The men went. Demming, weak with pain, was content to look across the gap between the trains and watch those left behind. The smoke was growing denser now, and tongues of flame shot out between the joints of wood. They said the man was at the other end. Happily, the wind blew the fire from him. Jim and two other men climbed in again. Demming could hear them swearing and shouting. He looked anxiously about, seeking a familiar figure which he could not find. He thought it the voice of his own fears, that cry from within the car. "Good God, it's the Bishop!" But immediately Jim thrust his head out of the window, and called, "The Bishop's in hyar! Under the cyar seats! He ain't hurt, but we cyan't move the infernal things ter get him out!"

"Oh, Lordy!" groaned the vagabond; "an' I'm so broke up I cyan't lif' a han' ter help him!"

In desperation, the men outside tried to batter down the car walls with a broken tree limb. Inside, they strained feverishly at the heavy timbers. Vain efforts all, at which the crackling flames, crawling always nearer, seemed to mock.

Demming could hear the talk, the pitying comments, the praise of the Bishop: "Such a good man!" "His poor daughter, the only child, and her mother dead!" "They were so fond of each other, poor thing, poor thing!" And a soft voice added, "Let us pray!"

"Prayin'," muttered Demming, "jes' like wimmen! Laws, they don' know no better. How'll I git ter him?"

He began to crawl to the car, dragging his shattered leg behind him, reckless of the throbs of pain it sent through his nerves. "Ef I kin on'y stan' it till I git ter him!" he moaned. "Burnin' alive's harder nor this." He felt the hot smoke on his face; he heard the snapping and roaring of the fire; he saw the men about the car pull out Jim and his companions, and perceived that their faces were blackened.

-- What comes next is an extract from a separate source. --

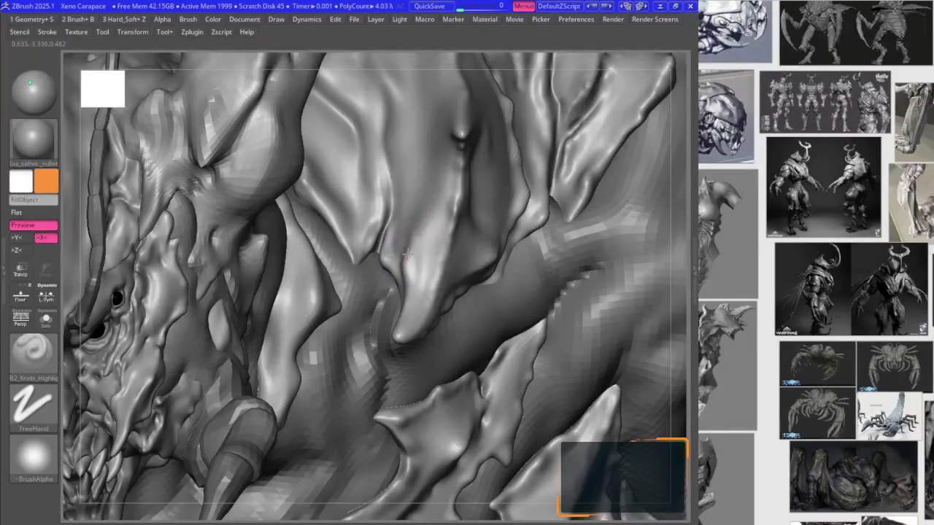
{"action": "key", "text": "ctrl+z"}
{"action": "key", "text": "ctrl+z"}
{"action": "key", "text": "ctrl+z"}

"It'll cotch me, suah 's death!" said Demming, between his teeth. "Well, 'tain't much mattah!" Mustering all his strength he pulled himself up to the car window below that from which Jim had just emerged. The crowd, occupied with the helpless rescuers, had not observed him before. They shouted at him as one man: "Get down, it's too late!" "You're crazy, you ----!" yelled Jim, with an oath.

"Never you min'," Demming answered, coolly. "I know what I'm 'bout, I reckon."

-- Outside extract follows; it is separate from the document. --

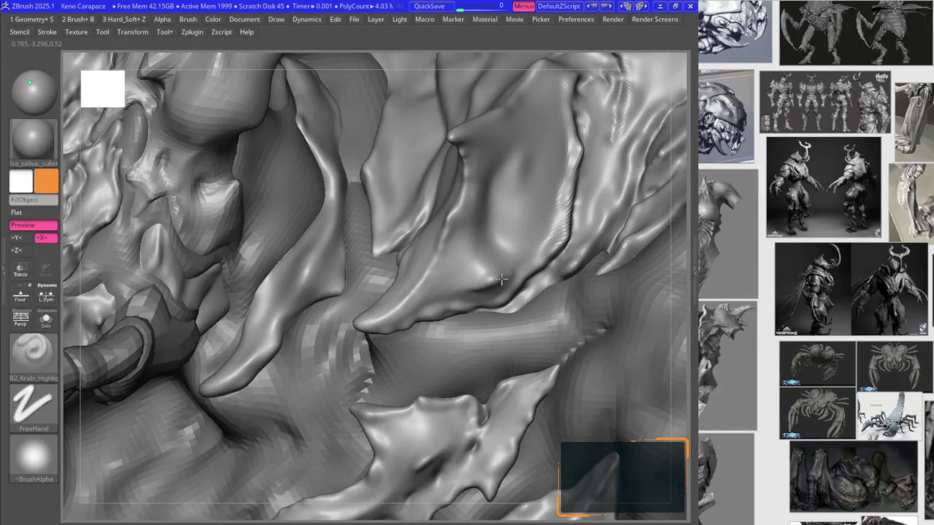
- Keep undoing neck, shoulder and jaw plate strokes back to the earlier full-bust state
{"action": "key", "text": "ctrl+z"}
{"action": "key", "text": "ctrl+z"}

He had taken his revolver from his breast, and was searching through his pockets. He soon pulled out what he sought, merely a piece of stout twine; and the crowd saw him, sitting astride the trucks, while he tied the string about the handle of the weapon. Then he leaned over the prison walls, and looked down upon the Bishop. Under the mass of wood and iron the Bishop lay, unhurt but securely imprisoned; yet he had never advanced to the chancel rails with a calmer face than that he lifted to his friend.

"Demming," he cried, "you here! Go back, I implore you! You can't save me."

"I know thet, Bishop," groaned the cracker. "I ain't tryin' ter. But I cyan't let you roast in this yere d---- barbecue! Look a yere!" He lowered the revolver through the window. "Thar's a pistil, an' w'en th' fire cotches onter you an' yo' gwine suah 's shootin', then put it ter yo' head an' pull the trigger, an' yo'll be outen it all!"

The Bishop's firm pale face grew paler as he answered, "Don't tempt me, Demming! Whatever God sends I must bear. I can't do it!" Demming paused. He looked steadily at the Bishop for a second; then he raised the revolver, with a little quiver of his mouth. "And go away, for God's sake, my poor friend! Bear my love to my dear, dear daughter; tell her that she has always been a blessing and a joy to me. And remember what I have said to you, yourself. It will be worth dying for if you will do that; it will, indeed. It is only a short pain, and then heaven! Now go, Demming. God bless and keep you. Go!"